Friday, 4 January 2013

The Secrets Come Out – a graphic novel in the Aya series by Marguerite Abouet and Clément Oubrerie. Translation by Helge Dascher.

The design of most of the pages in this book is based a grid of six similarly sized frames (three rows of two) with text contained in speech or thought balloons. Before coming across Aya’s stories I found this format difficult to read. I preferred graphic novels that broke away from this design simply because I found them less densely packed and easier to follow.

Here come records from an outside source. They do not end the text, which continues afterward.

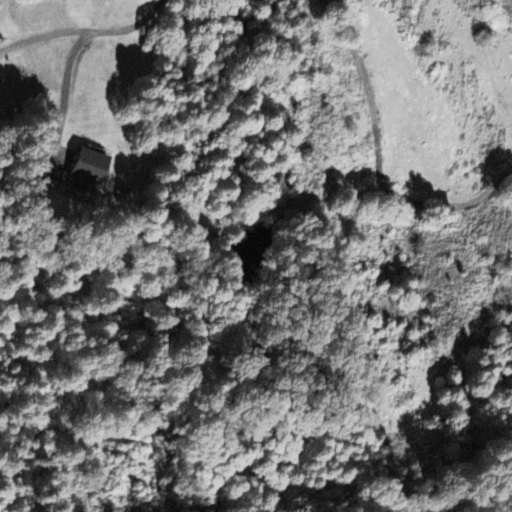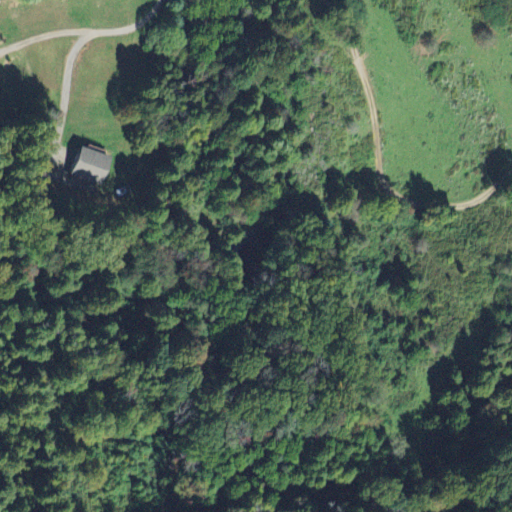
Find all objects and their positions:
road: (130, 28)
road: (43, 36)
road: (67, 92)
road: (381, 158)
building: (83, 165)
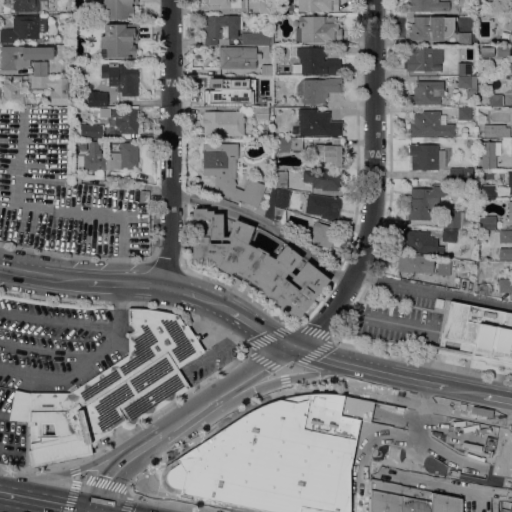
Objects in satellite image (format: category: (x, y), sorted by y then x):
building: (489, 0)
building: (417, 3)
building: (28, 4)
building: (428, 4)
building: (30, 5)
building: (229, 5)
building: (231, 5)
building: (315, 5)
building: (265, 6)
building: (316, 6)
building: (115, 8)
building: (118, 8)
building: (510, 22)
building: (508, 26)
building: (23, 27)
building: (23, 27)
building: (218, 27)
building: (428, 27)
building: (429, 27)
building: (315, 28)
building: (319, 29)
building: (232, 31)
building: (252, 37)
building: (463, 37)
building: (117, 39)
building: (119, 39)
building: (487, 51)
building: (22, 54)
building: (23, 55)
building: (235, 56)
building: (505, 56)
building: (238, 57)
building: (421, 58)
building: (424, 58)
building: (311, 60)
building: (313, 60)
building: (267, 68)
building: (464, 68)
building: (120, 76)
building: (122, 77)
building: (465, 80)
building: (467, 81)
building: (48, 82)
building: (50, 82)
building: (218, 87)
building: (317, 88)
building: (319, 88)
building: (224, 91)
building: (425, 91)
building: (12, 92)
building: (427, 92)
building: (11, 94)
building: (507, 97)
building: (95, 98)
building: (106, 99)
building: (241, 99)
building: (494, 99)
building: (491, 100)
building: (104, 111)
building: (462, 112)
building: (463, 112)
building: (260, 113)
building: (124, 119)
building: (127, 120)
building: (221, 121)
building: (316, 122)
building: (223, 123)
building: (316, 123)
building: (429, 123)
building: (429, 124)
building: (89, 129)
building: (91, 129)
building: (494, 129)
building: (496, 130)
building: (277, 136)
road: (170, 142)
building: (287, 144)
building: (511, 147)
building: (329, 150)
building: (330, 152)
building: (488, 153)
building: (490, 153)
building: (110, 156)
building: (425, 156)
building: (426, 156)
building: (108, 157)
building: (504, 159)
building: (227, 172)
building: (459, 172)
building: (461, 174)
building: (321, 178)
building: (280, 179)
building: (324, 179)
building: (241, 181)
building: (508, 181)
building: (510, 182)
road: (374, 187)
building: (276, 190)
parking lot: (61, 191)
building: (487, 191)
building: (488, 191)
building: (422, 201)
building: (425, 201)
building: (322, 205)
building: (323, 205)
building: (510, 210)
building: (509, 211)
building: (452, 218)
building: (454, 218)
building: (485, 221)
building: (487, 222)
road: (266, 225)
building: (461, 232)
building: (467, 232)
building: (320, 233)
building: (321, 234)
building: (447, 234)
building: (449, 235)
building: (504, 235)
building: (505, 236)
building: (415, 240)
building: (421, 242)
building: (504, 252)
building: (505, 253)
road: (75, 254)
road: (165, 260)
building: (253, 261)
building: (254, 261)
building: (413, 263)
building: (414, 263)
building: (444, 267)
road: (25, 271)
road: (68, 278)
road: (125, 281)
building: (503, 284)
building: (505, 284)
road: (433, 289)
road: (238, 290)
road: (199, 295)
road: (121, 301)
road: (129, 302)
building: (438, 303)
parking lot: (398, 317)
road: (58, 320)
road: (261, 329)
building: (476, 333)
building: (477, 333)
traffic signals: (291, 347)
road: (252, 351)
road: (419, 359)
road: (358, 367)
road: (70, 373)
road: (250, 373)
road: (285, 378)
road: (276, 380)
road: (438, 385)
building: (108, 389)
building: (108, 390)
road: (467, 392)
road: (498, 398)
road: (162, 409)
road: (467, 413)
road: (186, 417)
road: (219, 422)
road: (416, 428)
road: (391, 436)
road: (149, 442)
building: (276, 455)
road: (35, 469)
road: (69, 472)
road: (108, 476)
road: (446, 481)
road: (106, 495)
building: (397, 498)
building: (410, 499)
road: (45, 500)
building: (444, 503)
road: (32, 505)
traffic signals: (91, 509)
road: (90, 510)
road: (98, 510)
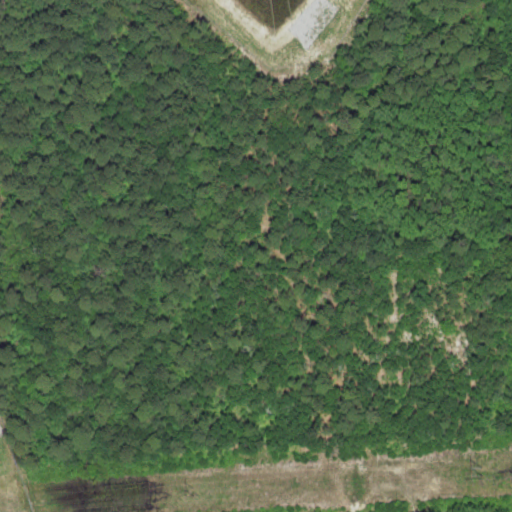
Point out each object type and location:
power tower: (480, 474)
power tower: (193, 492)
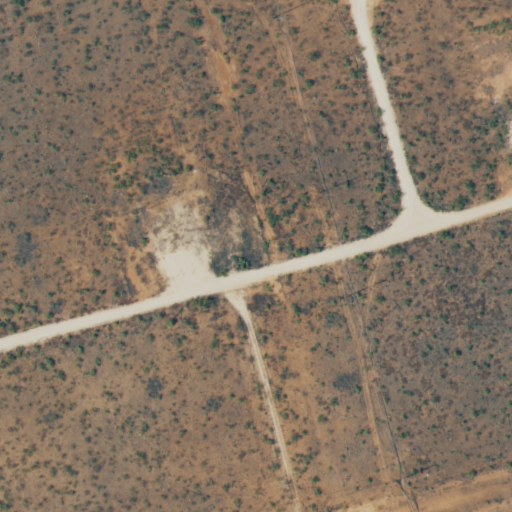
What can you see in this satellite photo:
road: (24, 367)
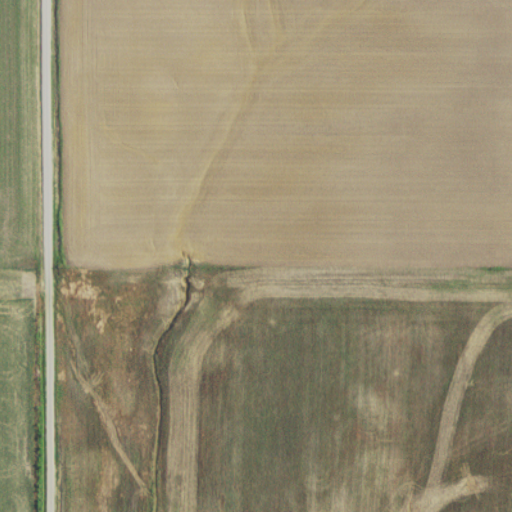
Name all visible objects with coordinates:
road: (50, 255)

Then I discovered one of the Aya books in my local library and was immediately hooked into her world – the characterization and the storytelling is so warm, so strong and so funny it just pulls you along. Something clicked in my head and I’ve never had problems with the gridded format again. I tell you this because I have heard other people talk of the same kind of difficulty and I suggest that, if this applies to you, that you persevere as I did because it will open up a world of wonderful stories for you. I was so completely won over by the first Aya story I read that, when I found my library did not have any of the other books in the series in stock, I immediately bought The Secrets Come Out so as to have another of her stories to read. Besides, sometimes I just need to own lovely things, you know how it is.
Aya’s stories are a wonderful celebration of Ivorian culture. The writer, Marguerite Abouet, was born in Abidjan and moved from Ivory Coast to Paris when she was twelve. Aya’s stories are set in an Ivorian village. They feature many wonderful characters, all highly individual and with their own take on things. Life is not always easy for Aya and has many complications but you can see from the cover of The Secrets Come Out that she is full of spirit, humour and intelligence.
Clément Oubrerie’s pictures capture Marguerite Abouet’s words perfectly. It is a magical creative partnership. Wikipedia claims that they are married and I would like to think that this is true though I haven’t read it elsewhere. Certainly, judging by his drawings, Clément seems to have a great understanding and affection for Ivorian culture and its people. I recommend a visit to his blog to see more of Aya and his other artwork.